━━ DATA SECTION ━━
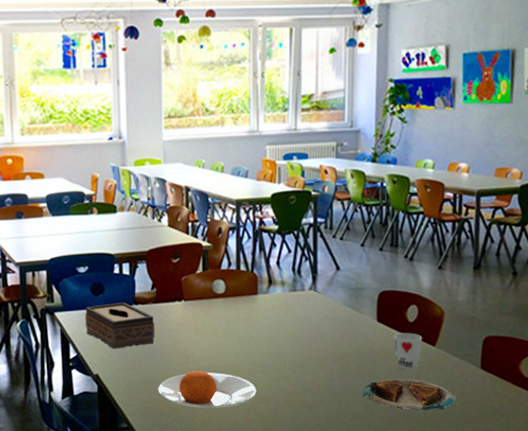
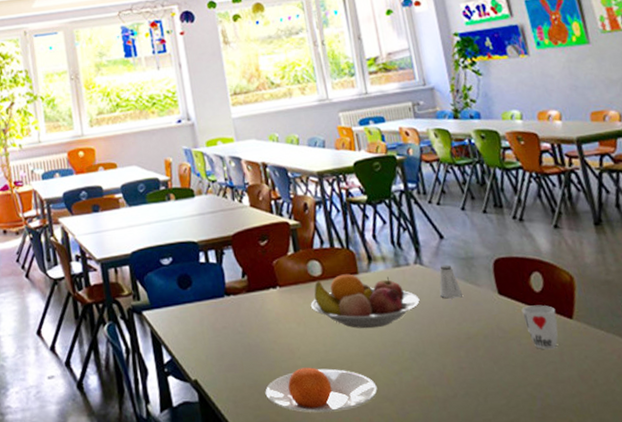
tissue box: present [85,302,155,349] -> none [174,294,254,349]
fruit bowl: none [210,294,308,342] -> present [310,274,420,329]
saltshaker: none [326,293,347,322] -> present [439,264,463,299]
plate: present [363,378,456,411] -> none [500,360,615,400]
━━━
Transcribe the data exactly, minus any images.

ANSWER BOX —
tissue box: present [85,302,155,349] -> none [174,294,254,349]
fruit bowl: none [210,294,308,342] -> present [310,274,420,329]
saltshaker: none [326,293,347,322] -> present [439,264,463,299]
plate: present [363,378,456,411] -> none [500,360,615,400]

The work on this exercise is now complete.